"Community offers the promise of belonging and calls for us to acknowledge our interdependence. To belong is to act as an investor, owner, and creator of this place. To be welcome, even if we are strangers. As if we came to the right place and are affirmed for that choice." – Peter Block
Today's meditation was written by Cathy Self, Senior Vice-President for the Baptist Healing Trust.
The best of community seems to lie in the quality of relationships. A number of scholars have referred to the cohesiveness of community as social capital, although in the language of Love such a phrase may sound harsh and depersonalized. Community is about the potential for mutuality, reciprocity, and trustworthiness among members, and as such stands to be of great worth within any organization. It is why we place great value on the practice of community circles within the Healing Hospital. Among many important aspects of building community, the asking of questions is vital to the possibility of transformative work and engagement. We must guard, however, not to rush to "the answer." According to author Peter Block, while answers may meet our need for quick results and can be very satisfying, answers can also shut down discussion and "the future shuts down with them."
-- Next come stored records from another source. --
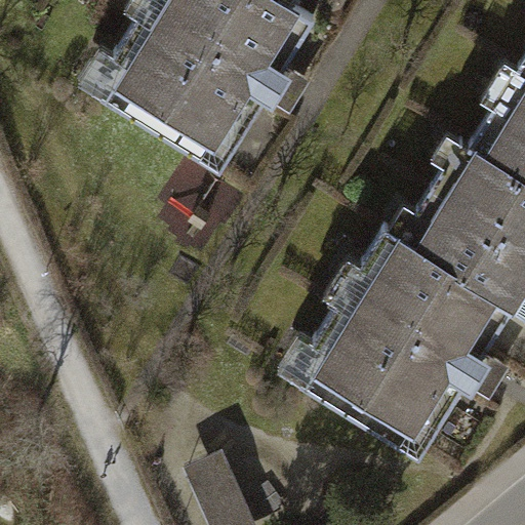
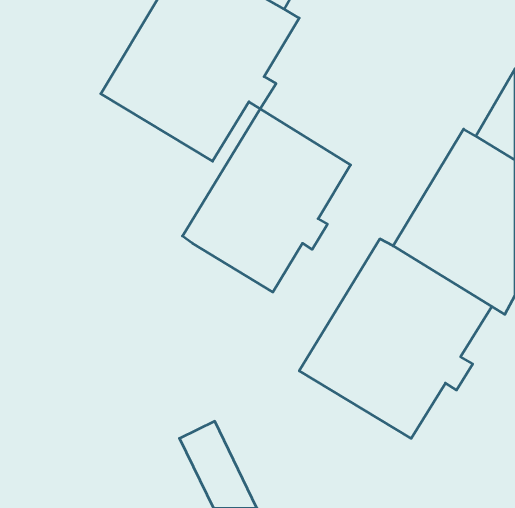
building: none -> [182,109,351,292]

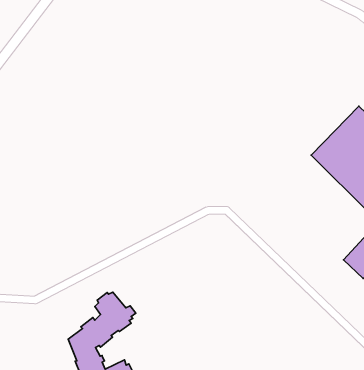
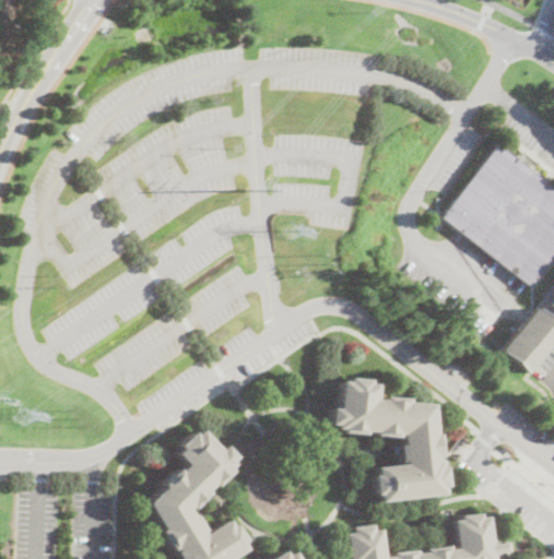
building: none -> [333,379,448,502]

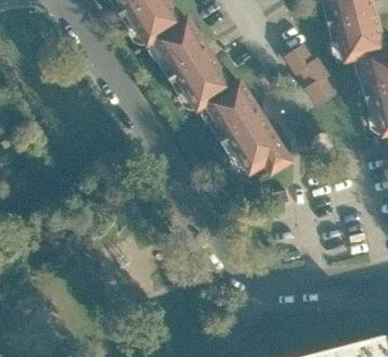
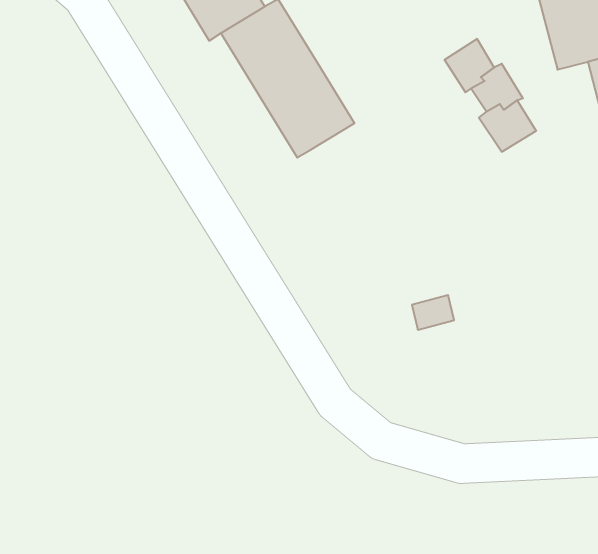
building: [205,85,287,175] -> none

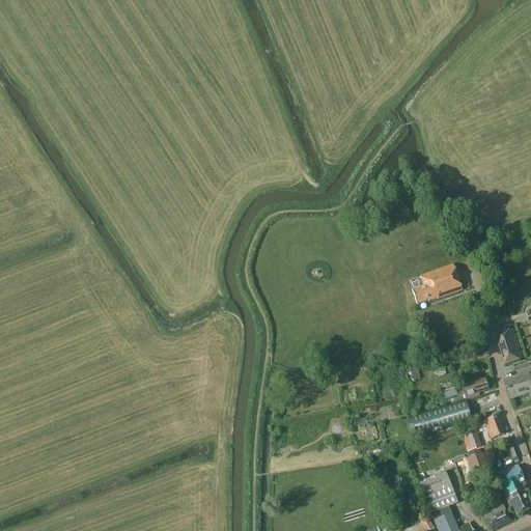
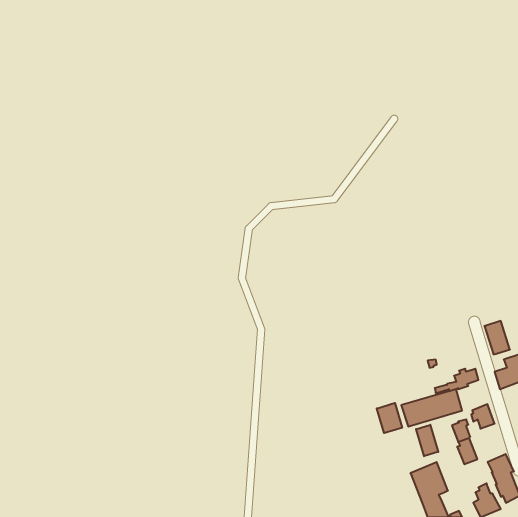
building: [413,263,462,302] -> none
building: none -> [377,403,402,433]
building: none -> [416,425,438,456]

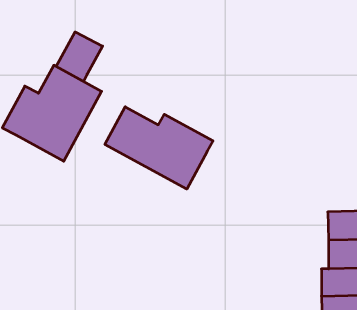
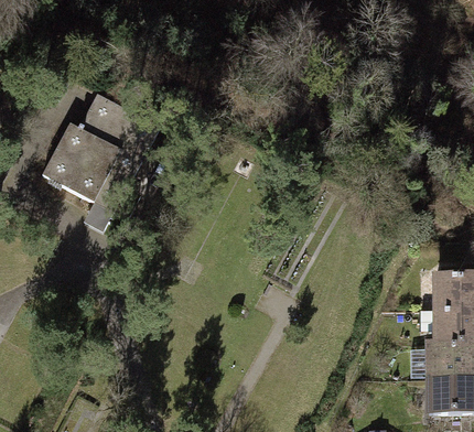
building: [56,32,103,81] -> none
building: [105,107,213,189] -> none

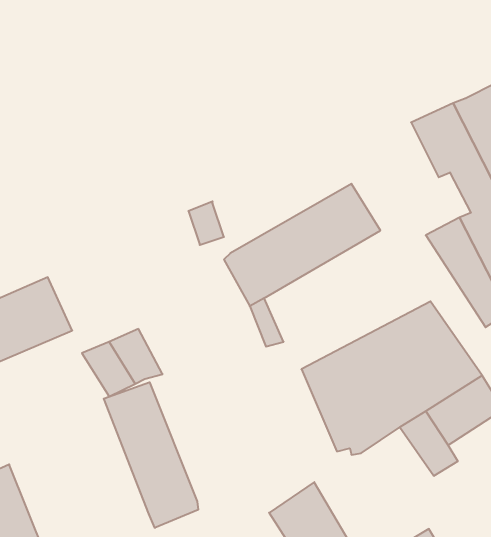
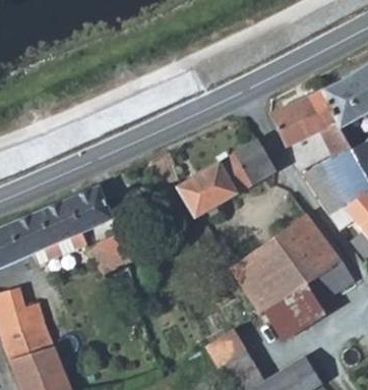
building: none -> [270,102,312,150]
building: none -> [66,186,114,233]
building: [104,382,198,528] -> none
building: none -> [263,294,309,341]

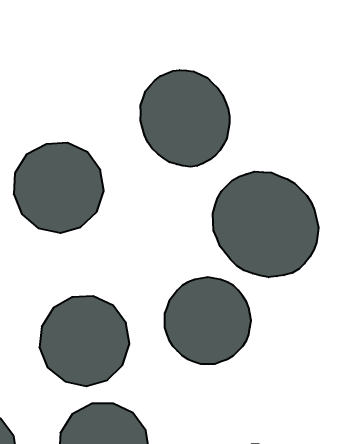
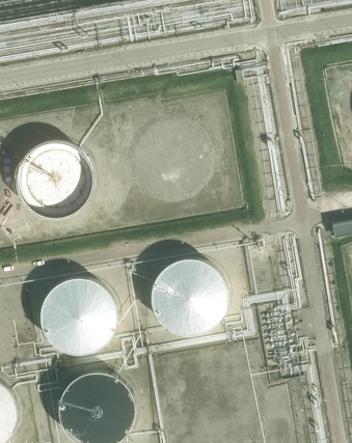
building: [140,70,230,167] -> none
building: [213,172,318,277] -> none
There is an exquisite tension in the exploration of a truly powerful question that we sometimes seek to relieve through argument, analysis, explanation, and defensive reaction. Truly transformative questions result in requests, offers, forgiveness, gratitude, and welcome. It is in that transformative place that co-creation occurs. The nature of our questions either keeps existing systems locked in place or creates the possibility for an alternative future and potential. In seeking to build community, our challenge is to become aware of the mindset that a different future can be negotiated, dictated, controlled, or engineered into being. Building community asks that hidden agendas for dominance and "rightness" be left behind and instead that we bring open hearts and minds from a place of Love and respect for ourselves and each other.
In our healthcare systems, we seem particularly trained to solve problems, to "know" the answers. Questions that are asked with the intention of changing others reinforce the ideology that there is a problem to be solved, and create divisiveness rather than a place of belonging and community. Peter Block suggests questions that build community invite all members to the co-creation of future possibilities. The answers are not the focus. Rather, it is in the conversation where discovery is invited, however difficult or unpredictable the process may be. It is in that conversation that we are invited to bring personal meaning, passion, and commitment to relationship.
Healing lies in the possibility that is created when need is met by Love. Here are two questions that can help point us to a different future, a future of healing and radical love: 1) what do we want to create together that would make the difference, and 2) what can we create together that we cannot create alone?
This is a place where we can build community through shared responses of personal meaning, passion, and commitment to each other. I hope you will accept the invitation to join and help us create a different future for those we serve.